The following language replaces the first sentence set forth under “Certain United States Federal Income and Estate Tax Consequences to Non-United States Persons —Additional Withholding Requirements” in the Prospectus Supplement, subject to completion, dated January 22, 2019 to the Prospectus dated April 15, 2016:

“Under Sections 1471 through 1474 of the Internal Revenue Code (such Sections commonly referred to as “FATCA”), a 30% United States federal withholding tax may apply to any interest income paid on the notes to (i) a “foreign financial institution” (as specifically defined in the Internal Revenue Code) which does not provide sufficient documentation, typically on IRS Form W-8BEN-E, evidencing either (x) an exemption from FATCA, or (y) its compliance (or deemed compliance) with FATCA (which may alternatively be in the form of compliance with an intergovernmental agreement with the United States) in a manner which avoids withholding, or (ii) a “non-financial foreign entity” (as specifically defined in the Internal Revenue Code) which does not provide sufficient documentation, typically on IRS Form W-8BEN-E, evidencing either (x) an exemption from FATCA, or (y) adequate information regarding certain substantial United States beneficial owners of such entity (if any).”

Certain of the underwriters are not U.S. registered broker-dealers, and will not effect any offers or sales of any notes in the United States unless it is through one or more U.S. registered broker-dealers as permitted by the regulations of the Financial Industry Regulatory Authority, Inc.

Settlement Period: The closing will occur on January 29, 2019 which will be more than two U.S. business days after the date of this pricing term sheet. Rule 15c6-1 under the Securities Exchange Act of 1934 generally requires that securities trades in the secondary market settle in two business days, unless the parties to a trade expressly agree otherwise.

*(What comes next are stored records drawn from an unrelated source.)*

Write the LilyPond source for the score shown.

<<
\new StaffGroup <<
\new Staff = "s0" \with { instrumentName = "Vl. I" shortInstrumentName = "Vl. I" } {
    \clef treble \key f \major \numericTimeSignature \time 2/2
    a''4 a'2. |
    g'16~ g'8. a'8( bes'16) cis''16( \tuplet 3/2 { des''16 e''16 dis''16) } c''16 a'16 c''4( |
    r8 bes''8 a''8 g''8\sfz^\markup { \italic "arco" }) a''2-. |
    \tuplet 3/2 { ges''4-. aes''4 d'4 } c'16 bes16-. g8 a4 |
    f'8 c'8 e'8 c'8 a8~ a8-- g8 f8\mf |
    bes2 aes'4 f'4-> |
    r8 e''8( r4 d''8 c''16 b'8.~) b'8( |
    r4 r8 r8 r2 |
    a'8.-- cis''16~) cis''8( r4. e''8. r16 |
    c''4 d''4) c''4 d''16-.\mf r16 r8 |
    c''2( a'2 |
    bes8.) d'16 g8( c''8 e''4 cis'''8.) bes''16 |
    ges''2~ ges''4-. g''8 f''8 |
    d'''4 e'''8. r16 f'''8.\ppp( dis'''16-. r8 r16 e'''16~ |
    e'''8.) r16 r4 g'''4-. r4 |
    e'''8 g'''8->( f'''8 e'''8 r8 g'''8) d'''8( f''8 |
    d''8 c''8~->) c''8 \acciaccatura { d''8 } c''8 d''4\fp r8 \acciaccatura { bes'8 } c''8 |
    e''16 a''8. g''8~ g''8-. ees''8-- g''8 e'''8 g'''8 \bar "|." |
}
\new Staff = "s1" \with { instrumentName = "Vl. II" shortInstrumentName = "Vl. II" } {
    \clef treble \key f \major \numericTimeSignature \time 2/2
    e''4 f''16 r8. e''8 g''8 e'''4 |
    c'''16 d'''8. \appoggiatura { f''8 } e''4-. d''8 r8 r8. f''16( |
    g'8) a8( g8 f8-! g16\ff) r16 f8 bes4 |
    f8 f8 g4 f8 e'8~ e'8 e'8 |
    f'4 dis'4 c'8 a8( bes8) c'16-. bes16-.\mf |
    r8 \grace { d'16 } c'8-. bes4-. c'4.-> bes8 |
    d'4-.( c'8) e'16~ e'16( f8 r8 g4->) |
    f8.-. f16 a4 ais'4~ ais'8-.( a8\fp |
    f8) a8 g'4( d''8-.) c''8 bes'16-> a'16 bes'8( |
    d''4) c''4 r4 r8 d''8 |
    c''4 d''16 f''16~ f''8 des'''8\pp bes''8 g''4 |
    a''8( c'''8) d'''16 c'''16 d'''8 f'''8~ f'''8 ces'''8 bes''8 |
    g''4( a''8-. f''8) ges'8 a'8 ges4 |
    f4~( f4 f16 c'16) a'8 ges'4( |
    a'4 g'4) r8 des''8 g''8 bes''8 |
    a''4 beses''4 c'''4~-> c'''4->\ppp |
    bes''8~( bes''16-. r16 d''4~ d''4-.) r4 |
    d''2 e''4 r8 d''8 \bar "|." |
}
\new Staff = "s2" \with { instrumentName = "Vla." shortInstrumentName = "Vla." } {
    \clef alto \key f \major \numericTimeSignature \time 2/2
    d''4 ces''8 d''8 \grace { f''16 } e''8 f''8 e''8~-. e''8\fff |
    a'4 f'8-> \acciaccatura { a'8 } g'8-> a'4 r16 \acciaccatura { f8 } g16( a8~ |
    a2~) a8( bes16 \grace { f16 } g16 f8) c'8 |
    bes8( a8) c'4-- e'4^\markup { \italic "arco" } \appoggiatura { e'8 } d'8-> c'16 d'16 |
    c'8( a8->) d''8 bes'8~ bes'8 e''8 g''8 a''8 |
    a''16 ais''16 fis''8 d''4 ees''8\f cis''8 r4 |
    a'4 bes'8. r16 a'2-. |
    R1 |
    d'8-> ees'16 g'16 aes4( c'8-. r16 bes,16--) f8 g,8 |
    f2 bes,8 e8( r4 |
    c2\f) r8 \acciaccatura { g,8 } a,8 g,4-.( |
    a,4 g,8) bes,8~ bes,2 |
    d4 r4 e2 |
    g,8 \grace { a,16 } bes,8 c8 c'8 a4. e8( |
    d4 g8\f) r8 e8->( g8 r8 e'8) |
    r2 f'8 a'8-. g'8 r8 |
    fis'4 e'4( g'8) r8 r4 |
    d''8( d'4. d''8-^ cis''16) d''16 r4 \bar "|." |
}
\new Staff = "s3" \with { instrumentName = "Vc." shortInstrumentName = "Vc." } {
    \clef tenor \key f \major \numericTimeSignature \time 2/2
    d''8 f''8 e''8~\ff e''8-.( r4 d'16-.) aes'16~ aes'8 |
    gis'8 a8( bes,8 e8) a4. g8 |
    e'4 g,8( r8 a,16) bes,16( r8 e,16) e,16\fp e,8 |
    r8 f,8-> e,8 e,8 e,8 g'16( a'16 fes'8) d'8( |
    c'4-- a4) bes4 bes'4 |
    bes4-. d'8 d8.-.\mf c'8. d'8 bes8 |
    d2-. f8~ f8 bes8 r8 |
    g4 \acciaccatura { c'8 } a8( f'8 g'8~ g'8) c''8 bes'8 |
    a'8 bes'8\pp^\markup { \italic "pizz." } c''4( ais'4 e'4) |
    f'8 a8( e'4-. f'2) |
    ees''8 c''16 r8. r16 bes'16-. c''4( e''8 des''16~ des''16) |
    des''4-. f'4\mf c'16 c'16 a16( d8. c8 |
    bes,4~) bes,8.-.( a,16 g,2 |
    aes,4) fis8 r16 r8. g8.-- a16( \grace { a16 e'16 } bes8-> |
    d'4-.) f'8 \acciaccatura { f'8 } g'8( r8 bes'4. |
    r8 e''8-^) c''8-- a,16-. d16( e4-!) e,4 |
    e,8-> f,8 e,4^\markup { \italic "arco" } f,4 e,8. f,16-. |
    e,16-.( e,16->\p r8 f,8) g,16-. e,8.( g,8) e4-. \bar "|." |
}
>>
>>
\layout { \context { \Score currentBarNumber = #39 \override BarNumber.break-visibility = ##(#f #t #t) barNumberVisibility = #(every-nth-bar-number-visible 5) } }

JPMorgan Chase & Co. has filed a registration statement (including a prospectus, as supplemented by a prospectus supplement) with the Securities and Exchange Commission, or SEC, for the offering to which this term sheet relates. Before you invest, you should read the prospectus in that registration statement, the prospectus supplement and any other documents relating to this offering that JPMorgan Chase & Co. has filed with the SEC for more complete information about JPMorgan Chase & Co. and this offering. You may get these documents without cost by visiting EDGAR on the SEC Web site at www.sec.gov. Alternatively, the issuer, any underwriter or any dealer participating in the offering will arrange to send you the prospectus if you request it by calling collect 1-212-834-4533.